-- 作業依頼 1 --
意思決定についての文章から、「アメリカのトランプ大統領の劇」から「イントだと思っております」。」までの部分を一字も変えずに返してください。
-- 作業依頼 2 --
意思決定についての文章でかぎかっこ「」に囲まれている語句をすべて挙げてください。かぎかっこの中身を、出てくる順に一行ずつ書いてください。
-- 作業依頼 3 --
意思決定についての文章の要点を二文にまとめてください。

-- 提供テキスト --
アメリカのトランプ大統領の劇的勝利も、怒りや恐怖という感情が有権者を駆り立て、決断へ導いたことが原動力となった。エビデンスやデータをそろえ、ロジックをどんなに積み上げても、人を説得できないということはよくある。

人間の意思決定メカニズムに徹底的に迫った、ノーベル経済学者、ダニエル・カーネマンによれば、人の脳の中には「非常に高速で直感的に物事を判断するシステム1」と「合理的な判断をするがスピードのゆっくりしたシステム2」があるが、人はシステム1に頼った直感的・感情的判断をしがちである、と指摘している。つまり、合理的・論理的決断よりはエモーションに基づいた直感的決断が勝ることが多いということだ。

だから、盛り土をしていなかった、有害物質が〇〇倍、といったファクトに対し、合理的な分析や評価をするよりは、直感的にリスクを絶対化し、極度に不安視してしまう傾向があるということだ。農薬などの化学物質や遺伝子組み換え作物、予防接種、さらには地球温暖化まで、科学的に実証されたものであっても、その安全性や妥当性に疑義を唱える人はなくならないのもこうした脳の特質が関連している。

2つ目のポイントは「人は基本的に変化を恐れる」ということだ。「築地市場は現に営業を行っている。多くの市場関係者が胸を張って日々働いていて、築地市場は法令上安全で、都民の絶大な信頼を得ているという2つの意味において安全・安心だと思う」「(築地は)現に今日も営業している。消費者の安心の証明だ」「商売をやっておられる方々には、その辺のところを、いちばん、最近の流れからいっても、気を使われるところなのだろうと思います。ましてや、生鮮食料品を扱う市場だということがポイントだと思っております」。

[元データ]
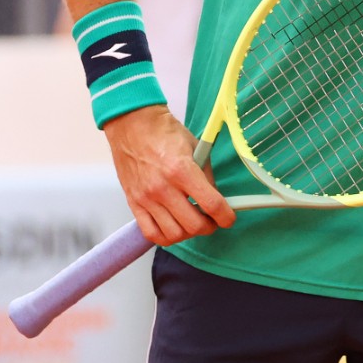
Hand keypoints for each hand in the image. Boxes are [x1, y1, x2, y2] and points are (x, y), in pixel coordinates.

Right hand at [103, 105, 235, 245]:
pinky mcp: (134, 204)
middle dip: (209, 226)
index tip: (229, 218)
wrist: (133, 126)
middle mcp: (163, 188)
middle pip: (194, 225)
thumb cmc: (166, 134)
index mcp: (182, 170)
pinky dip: (166, 237)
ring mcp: (146, 198)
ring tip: (193, 222)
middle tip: (212, 220)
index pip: (212, 205)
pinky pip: (151, 233)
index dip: (226, 217)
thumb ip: (207, 177)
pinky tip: (174, 226)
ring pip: (174, 234)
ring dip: (188, 233)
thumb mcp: (196, 149)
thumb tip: (217, 201)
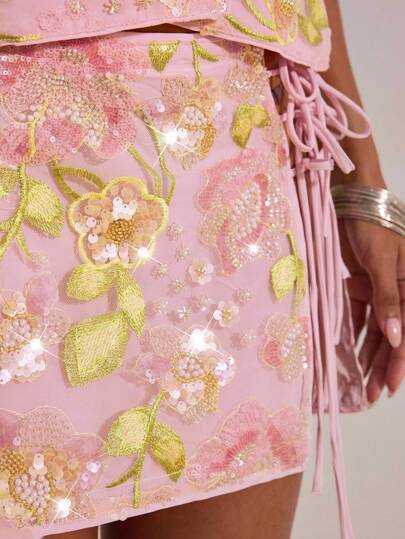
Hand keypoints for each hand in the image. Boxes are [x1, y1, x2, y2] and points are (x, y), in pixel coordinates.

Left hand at [339, 218, 404, 404]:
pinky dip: (352, 333)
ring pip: (374, 330)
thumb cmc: (373, 225)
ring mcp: (378, 291)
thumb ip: (388, 299)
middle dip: (380, 366)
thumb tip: (396, 338)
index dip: (399, 362)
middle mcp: (398, 294)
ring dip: (366, 355)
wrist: (352, 200)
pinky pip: (357, 315)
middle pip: (390, 338)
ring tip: (358, 382)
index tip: (389, 387)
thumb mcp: (383, 262)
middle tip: (368, 394)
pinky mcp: (359, 285)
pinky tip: (346, 353)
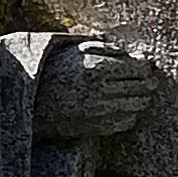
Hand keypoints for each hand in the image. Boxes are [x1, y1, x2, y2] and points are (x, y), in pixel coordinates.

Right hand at [37, 36, 154, 143]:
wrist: (30, 101)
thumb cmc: (52, 70)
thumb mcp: (75, 49)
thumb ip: (105, 47)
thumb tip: (134, 53)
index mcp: (97, 68)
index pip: (138, 69)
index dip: (146, 67)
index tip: (145, 66)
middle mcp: (100, 91)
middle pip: (142, 88)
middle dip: (148, 83)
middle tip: (147, 80)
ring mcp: (99, 112)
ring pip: (137, 106)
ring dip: (141, 99)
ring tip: (137, 93)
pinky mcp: (96, 128)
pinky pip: (126, 123)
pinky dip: (130, 114)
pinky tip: (123, 107)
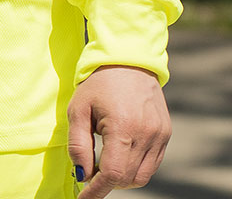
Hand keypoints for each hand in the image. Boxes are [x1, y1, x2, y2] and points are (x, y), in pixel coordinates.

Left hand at [68, 65, 170, 197]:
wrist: (128, 60)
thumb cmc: (98, 83)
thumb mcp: (79, 109)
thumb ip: (78, 144)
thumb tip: (81, 174)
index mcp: (123, 127)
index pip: (113, 173)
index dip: (97, 189)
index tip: (84, 198)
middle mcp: (147, 134)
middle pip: (127, 178)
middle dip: (107, 181)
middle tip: (90, 172)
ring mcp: (160, 136)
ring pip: (142, 175)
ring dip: (122, 176)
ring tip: (104, 161)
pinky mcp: (166, 134)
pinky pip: (151, 163)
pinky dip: (134, 166)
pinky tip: (120, 153)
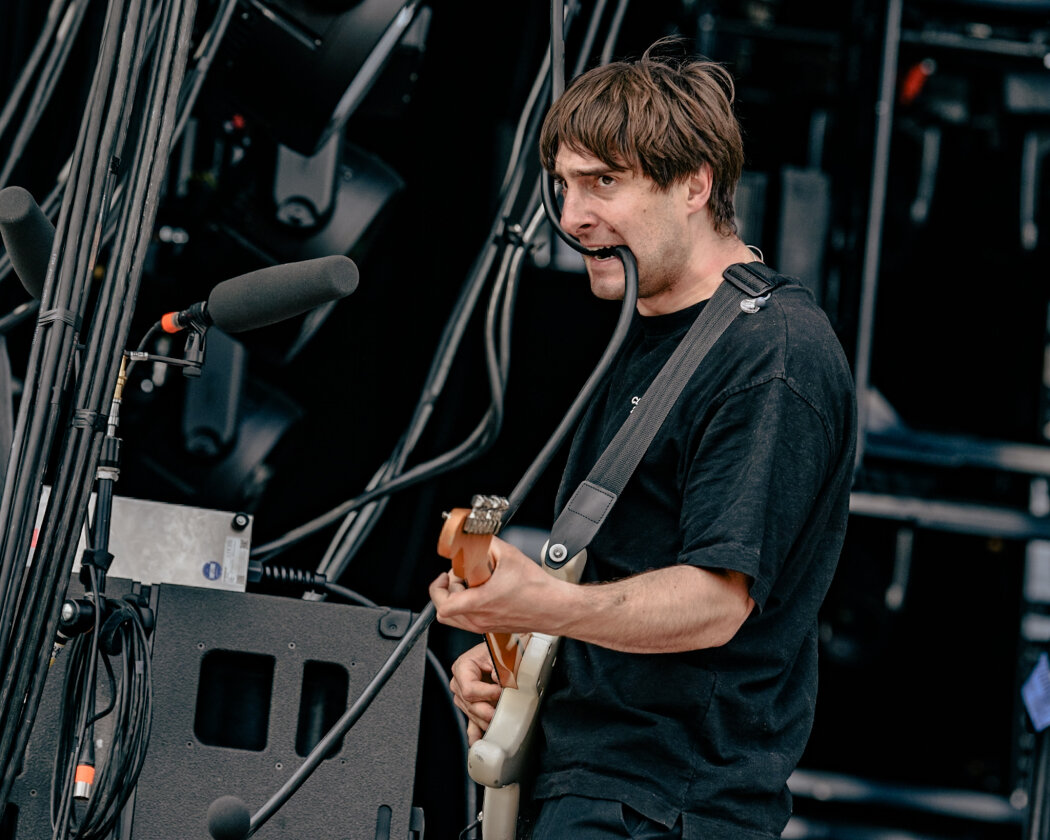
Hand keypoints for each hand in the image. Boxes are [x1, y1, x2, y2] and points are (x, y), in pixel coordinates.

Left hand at [429, 536, 564, 635]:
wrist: (554, 607)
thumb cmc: (537, 589)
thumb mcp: (508, 555)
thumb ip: (486, 544)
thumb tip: (474, 538)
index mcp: (479, 604)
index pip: (442, 605)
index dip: (437, 588)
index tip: (444, 576)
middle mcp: (479, 619)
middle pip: (445, 611)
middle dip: (449, 589)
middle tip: (461, 576)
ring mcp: (485, 626)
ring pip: (455, 619)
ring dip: (456, 599)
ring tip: (470, 585)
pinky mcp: (492, 628)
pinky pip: (468, 621)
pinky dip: (467, 607)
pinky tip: (481, 592)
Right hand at [449, 642, 501, 744]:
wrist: (507, 648)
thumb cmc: (502, 648)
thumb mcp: (502, 653)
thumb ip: (499, 667)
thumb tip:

-- 最終回答 1 --
アメリカのトランプ大統領の劇的勝利も、怒りや恐怖という感情が有権者を駆り立て、決断へ導いたことが原動力となった。エビデンスやデータをそろえ、ロジックをどんなに積み上げても、人を説得できないということはよくある。

人間の意思決定メカニズムに徹底的に迫った、ノーベル経済学者、ダニエル・カーネマンによれば、人の脳の中には「非常に高速で直感的に物事を判断するシステム1」と「合理的な判断をするがスピードのゆっくりしたシステム2」があるが、人はシステム1に頼った直感的・感情的判断をしがちである、と指摘している。つまり、合理的・論理的決断よりはエモーションに基づいた直感的決断が勝ることが多いということだ。

だから、盛り土をしていなかった、有害物質が〇〇倍、といったファクトに対し、合理的な分析や評価をするよりは、直感的にリスクを絶対化し、極度に不安視してしまう傾向があるということだ。農薬などの化学物質や遺伝子組み換え作物、予防接種、さらには地球温暖化まで、科学的に実証されたものであっても、その安全性や妥当性に疑義を唱える人はなくならないのもこうした脳の特質が関連している。

2つ目のポイントは「人は基本的に変化を恐れる」ということだ。「築地市場は現に営業を行っている。多くの市場関係者が胸を張って日々働いていて、築地市場は法令上安全で、都民の絶大な信頼を得ているという2つの意味において安全・安心だと思う」「(築地は)現に今日も営業している。消費者の安心の証明だ」「商売をやっておられる方々には、その辺のところを、いちばん、最近の流れからいっても、気を使われるところなのだろうと思います。ましてや、生鮮食料品を扱う市場だということがポイントだと思っております」。

-- 最終回答 2 --
非常に高速で直感的に物事を判断するシステム1
合理的な判断をするがスピードのゆっくりしたシステム2
人は基本的に変化を恐れる
築地市場は現に営業を行っている。多くの市場関係者が胸を張って日々働いていて、築地市場は法令上安全で、都民の絶大な信頼を得ているという2つの意味において安全・安心だと思う
(築地は)現に今日も営業している。消費者の安心の証明だ
商売をやっておられる方々には、その辺のところを、いちばん、最近の流れからいっても、気を使われるところなのだろうと思います。ましてや、生鮮食料品を扱う市場だということがポイントだと思っております

-- 最終回答 3 --
カーネマンによれば、人の脳には高速で直感的なシステム1と、合理的だが遅いシステム2があり、人はシステム1に頼った直感的・感情的な判断をしがちである。そのため人は事実を合理的に評価するよりもリスクを直感的に絶対化して極度に不安視する傾向があり、さらに2つ目のポイントとして、人は基本的に変化を恐れるということが挙げられている。